男と女をはっきり区別はするが、物事を「男」だから、「女」だから、で決めつけない。

 

社会の規範に従うことが、自分を失うことだと思い込まない。

 

物事を一面だけから考えない。

 

自分の義務と権利を秤にかけて、権利に先に錘を乗せない。

 

率直が美徳であるとは考えない。

 

 

 

流行語を使わない。

 

略語、たとえば「冬のソナタ」を「冬ソナ」というが如き、を使わない。

 

外国語も略さない。ピアノフォルテをピアノとい言うのはともかく、間違っても「ハリー・ポッター」を「ハリポタ」などとは言わない。

 

「ホーフマンスタル」を「ホフマンシュタール」とはいわない、書かない。

 

「セルバンテス」を「セルヴァンテス」とは言わない、書かない。

 

「イエズス会士」を「ジェスイット教徒」などと書かない。

 

「幕間」を「まくま」などとは言わない。

 

よその業界用語を使わない。

 

寿司屋で、「ゲソ」だの「ギョク」だのと言うのも含めて。

 

あからさまにものを言わない、書かない。とりわけ、性について。

 

大袈裟な表現は使わない。

 

クリシェを恥らわずに使わない。「理性と教養が邪魔をして」などというのもその一つ。

 

()むを得ず(えず)自動車を運転するときは、自分の都合だけで後続車にブレーキを踏ませない。

 

自転車に乗っているとき、後ろも見ずに、駐車を避けて右に膨らまない。

 

左折車が並んで待っているのに、わざとゆっくり横断歩道を渡らない。

[やってみよう]: 心得の文章の「クリシェを恥らわずに使わない。「理性と教養が邪魔をして」などというのもその一つ。」から「左折車が並んで待っているのに、わざとゆっくり横断歩道を渡らない。」までを、その終わりの部分も含めて、「横断歩道」を「交差点」に改めたうえで書き直してください。 資料は、上の心得の文章とは関係がありません。

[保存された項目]
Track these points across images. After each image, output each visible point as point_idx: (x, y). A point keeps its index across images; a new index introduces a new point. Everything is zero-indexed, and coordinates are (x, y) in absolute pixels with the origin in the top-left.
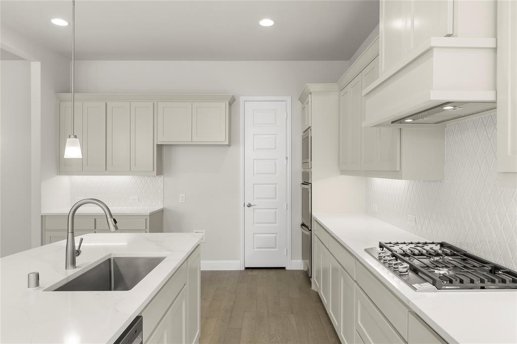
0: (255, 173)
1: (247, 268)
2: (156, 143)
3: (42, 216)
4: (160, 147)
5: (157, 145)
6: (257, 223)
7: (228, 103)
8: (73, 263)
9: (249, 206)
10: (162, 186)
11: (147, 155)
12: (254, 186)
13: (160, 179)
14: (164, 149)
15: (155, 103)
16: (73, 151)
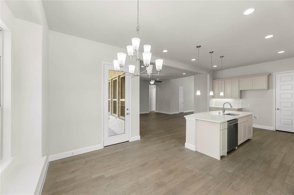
0: (281, 98)
1: (277, 130)
2: (239, 90)
3: (210, 108)
4: (241, 91)
5: (240, 91)
6: (282, 116)
7: (267, 76)
8: (224, 112)
9: (278, 109)
10: (241, 102)
11: (237, 93)
12: (280, 103)
13: (241, 100)
14: (242, 92)
15: (239, 79)
16: (222, 94)
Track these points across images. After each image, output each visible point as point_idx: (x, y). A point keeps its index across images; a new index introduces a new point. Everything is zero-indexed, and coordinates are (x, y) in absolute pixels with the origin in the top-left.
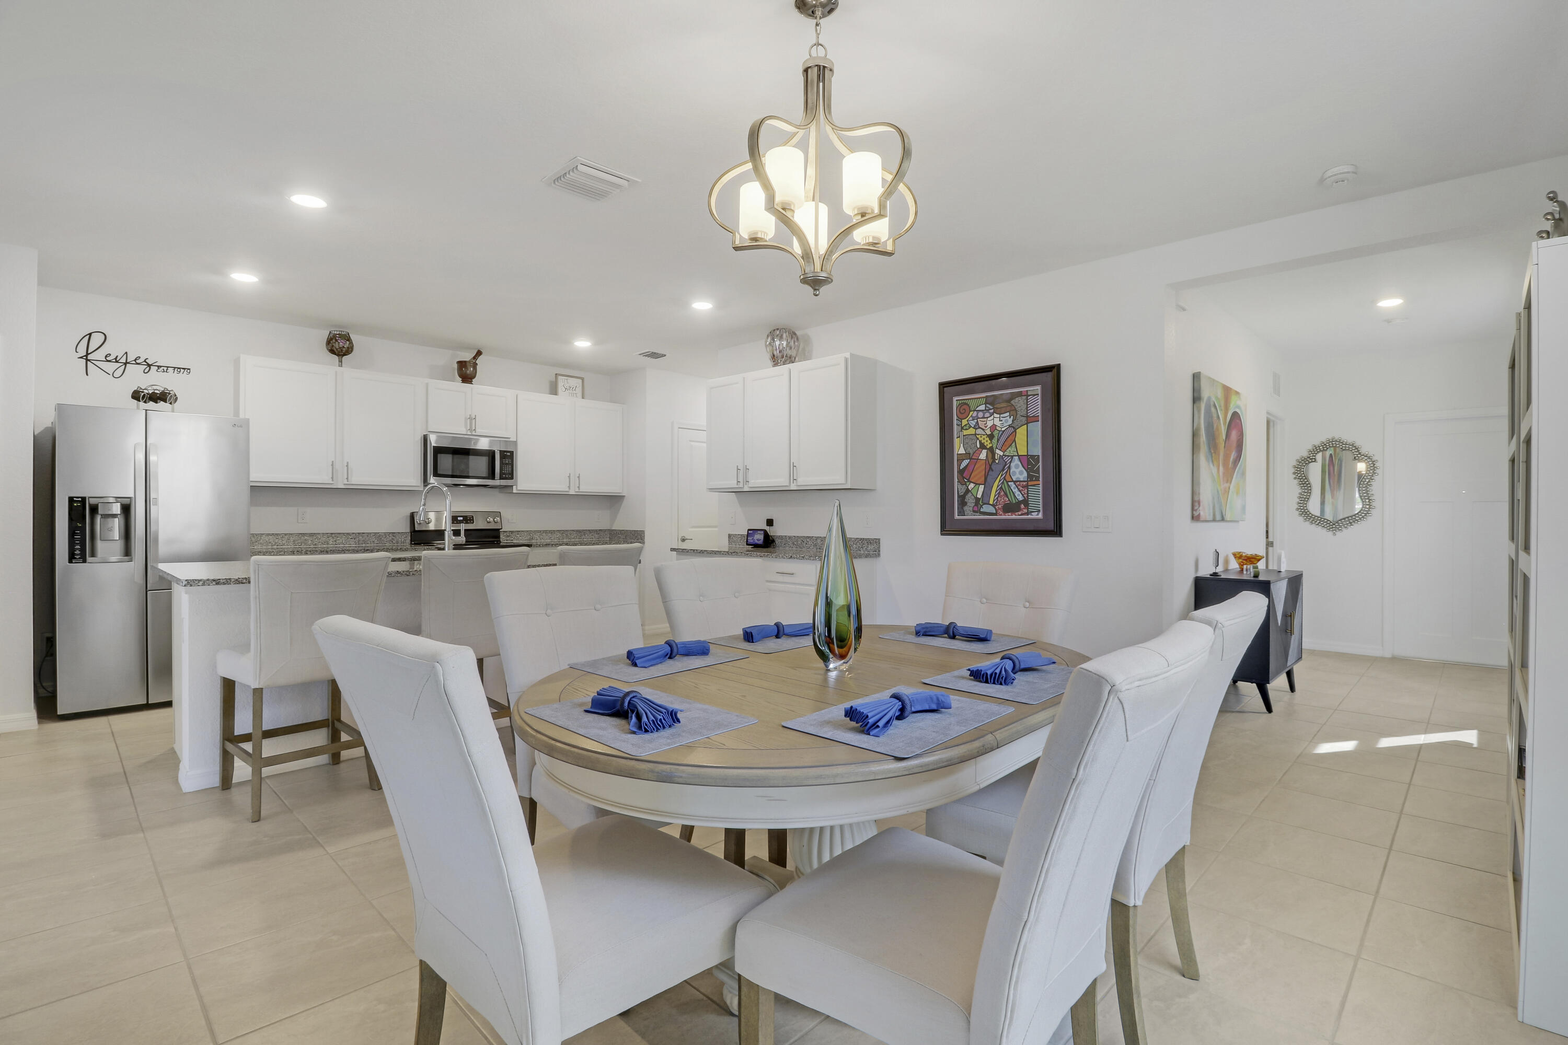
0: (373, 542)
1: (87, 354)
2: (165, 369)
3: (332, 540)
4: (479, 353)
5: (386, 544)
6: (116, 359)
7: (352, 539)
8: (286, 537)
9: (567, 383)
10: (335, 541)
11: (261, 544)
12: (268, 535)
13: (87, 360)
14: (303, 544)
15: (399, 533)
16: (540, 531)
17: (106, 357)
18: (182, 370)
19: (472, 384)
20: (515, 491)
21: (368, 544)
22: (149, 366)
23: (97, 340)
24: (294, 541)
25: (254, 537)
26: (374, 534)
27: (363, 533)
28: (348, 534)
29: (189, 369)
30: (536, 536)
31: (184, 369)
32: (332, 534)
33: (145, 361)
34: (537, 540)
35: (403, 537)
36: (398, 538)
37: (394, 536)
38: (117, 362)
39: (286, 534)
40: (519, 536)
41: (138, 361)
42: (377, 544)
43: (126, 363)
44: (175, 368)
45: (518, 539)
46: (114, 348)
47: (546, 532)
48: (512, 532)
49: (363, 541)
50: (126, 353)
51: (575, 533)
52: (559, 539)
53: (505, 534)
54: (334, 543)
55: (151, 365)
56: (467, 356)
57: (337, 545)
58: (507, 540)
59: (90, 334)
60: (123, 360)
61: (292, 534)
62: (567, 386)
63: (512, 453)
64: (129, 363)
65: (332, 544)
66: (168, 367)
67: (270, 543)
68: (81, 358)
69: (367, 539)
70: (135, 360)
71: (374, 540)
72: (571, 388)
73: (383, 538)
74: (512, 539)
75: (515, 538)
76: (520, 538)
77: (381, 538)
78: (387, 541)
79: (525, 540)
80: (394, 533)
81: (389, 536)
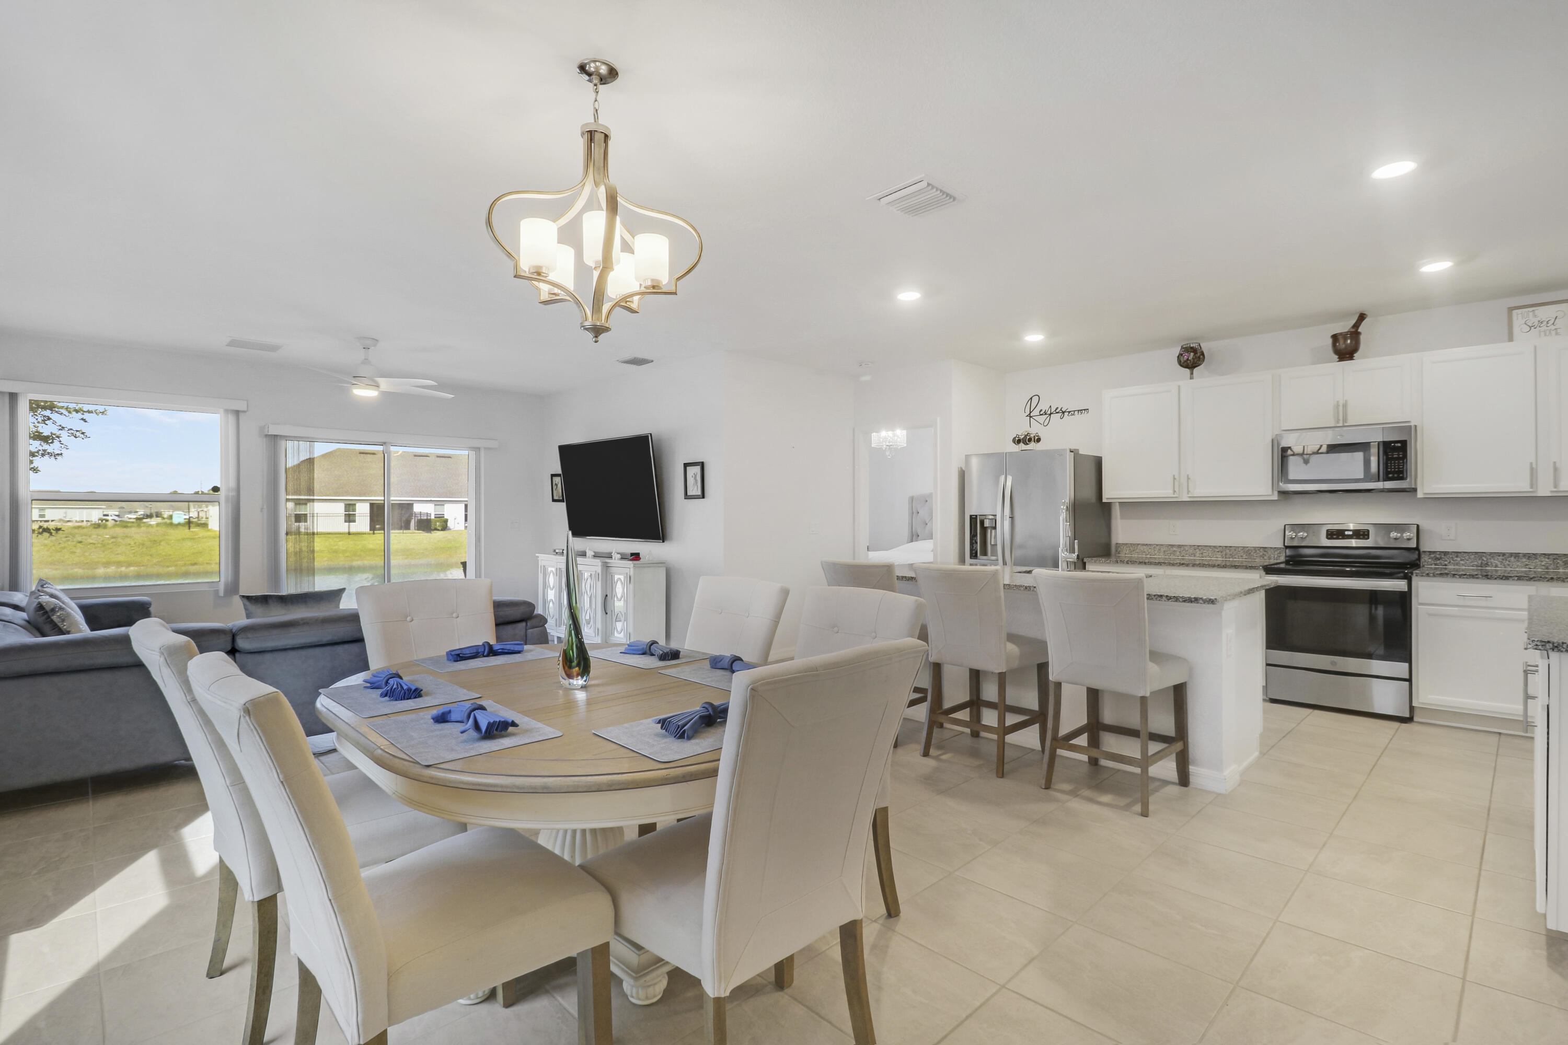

[この問題の解答]:
クリシェを恥らわずに使わない。「理性と教養が邪魔をして」などというのもその一つ。

 

()むを得ず(えず)自動車を運転するときは、自分の都合だけで後続車にブレーキを踏ませない。

 

自転車に乗っているとき、後ろも見ずに、駐車を避けて右に膨らまない。

 

左折車が並んで待っているのに、わざとゆっくり交差点を渡らない。